Highly available services: The non-techies introduction
You have landed on a series of articles explaining what is and how to achieve software services high availability.
In them, I explain how to create and put such services in a way they can work most of the time.
This entry is the necessary, non-technical introduction. Expect the next ones to be written for (more) technical audiences.
A computer services world
We cannot conceive today’s computing without the so-called services.
Services are a mix of software (computer applications) and hardware permanently running somewhere, connected to a network and whose mission is to transform and transmit information.
If any of the elements in the mix do not work, then the service could be useless, and it would not receive or transform the information it manages.
A service can be simple, such as a unique program on a single server (or domestic PC) or very complex, formed with many computer programs.
Services can provide countless different functions. Some display web pages like this one; others send an SMS to a cell phone after something happens, and others take input like an amount expressed in US dollars and transform to equivalent in Europe’s EURO. Possibilities are infinite. They can even use other services.
Top-used sites like Google or Facebook run many applications on thousands of servers and other gear to serve their search, maps, photography, social network, and related services they offer.
When we talk about services as a whole, we refer to all necessary things like software, hardware, networks, and others that compose it.
What is availability?
Before we can answer what is high availability, we must know what availability is.
This term means that a service is accessible and functional.

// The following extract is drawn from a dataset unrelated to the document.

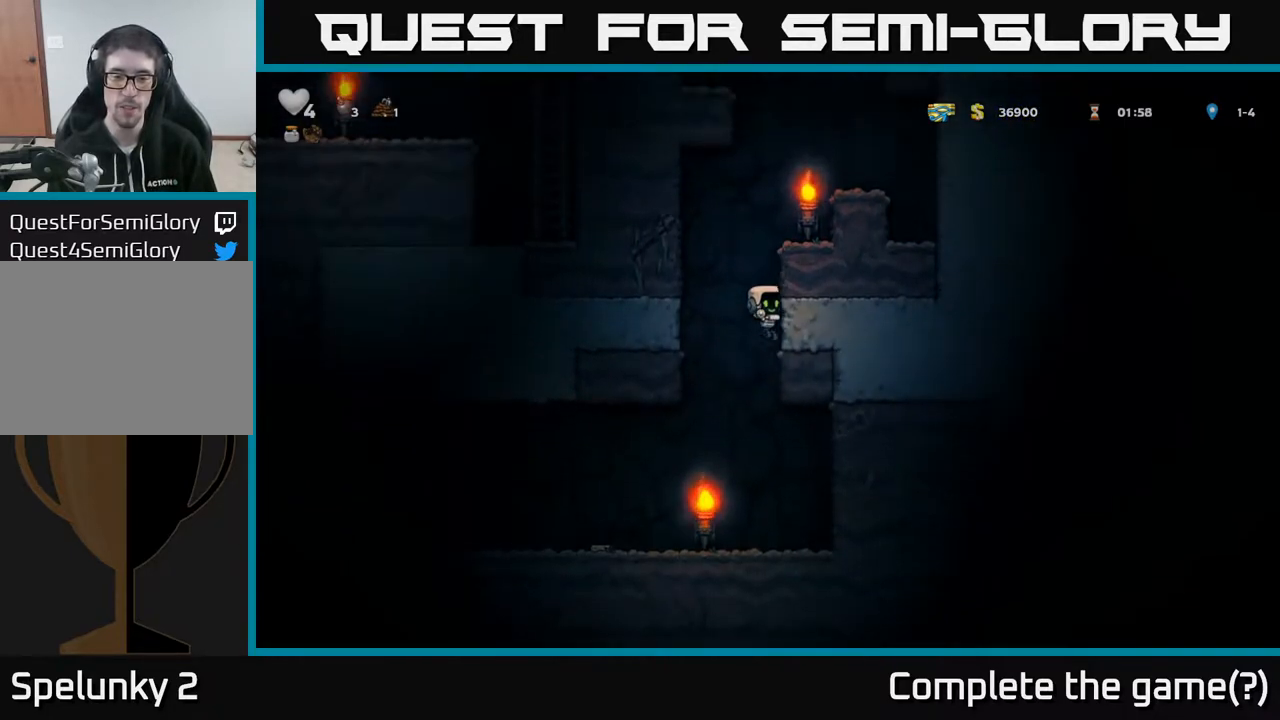
{"buttons": ["DPAD_LEFT"], "left_stick": "center", "right_stick": "center", "events": [[33, "DPAD_LEFT", "down"]]}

A typical service is a web server, where there are pages stored and accessed from web browsers.
When users, through a web browser, tries to visit an existing web site and it does not load, they experience an “unavailable service”. Such lack of availability tends to conduct to users stopping using that service.
A service may use other services: A web page may use a database to fetch and display some content, and that database must be available for operation.
Therefore, “availability” is what allows an existing service to be accessed and used without inconvenience.
A service that works as expected most of the time makes it reliable. Reliability is something we are going to talk about in other posts.
A standard metric for high availability is a measure of how long the service has been available over a specific period, and habitually represented as a percentage.
This percentage is called “availability time” or “(service) uptime”. The time the service has not been available is called “downtime”.
To calculate this time and percentage, we need to determine how long is the period we’re going to measure, commonly expressed in minutes.
A day has 1440 minutes, a week 10080 minutes, a month 302400 minutes, and a year 525600 minutes. Minutes for months and years vary based on the days they have.
Then a simple formula is applied to calculate such availability:
(total period minutes — unavailable minutes) / total period minutes * 100
The result is the availability percentage in the chosen period. If we measure 60 minutes of downtime over a day (1440 minutes), we have:
(1440–60) / 1440 * 100 = 95.83 % of availability that day
What is high availability?
We can define high availability as a process to achieve the least unavailable service time, even if some of the underlying components are failing.
The way to achieve high availability is running services on an entirely redundant IT infrastructure, carefully designed.
It is not hardware like network gear and servers and their components. The following is a non-complete list of elements:
- Network gear: Duplicated. That includes routers, switches, cables and others
- Networking: Multiple providers
- Servers and its components, duplicated
- Power supplies: Redundant, connected to different power sources from different power origins
- Software: Multiple instances of each service and its dependencies running
There are many more behind the scenes. Top services furthermore get replicated in different world regions, in different data centres to be more available, among other benefits.
Not all services require the same level of high availability: Critical services like user login on a popular web site needs to be much more available than a small user login on a personal page.
Note that services cannot be more available than the underlying components. If the previous service relies on a database available 50% of the time, the service could not be available more than that.
Why high availability?
We need high availability to ensure the services are performing most of the time.
From a user point of view, thanks to high availability, we can use the service at any. For companies offering services, that makes them trustworthy.
Now we understood what is high availability, be prepared to achieve it. Next articles focus on ways to use and configure “floating” (virtual) IP addresses, load balancers like HAProxy, standard services redundancy and technologies like containers and container orchestrators, amid others.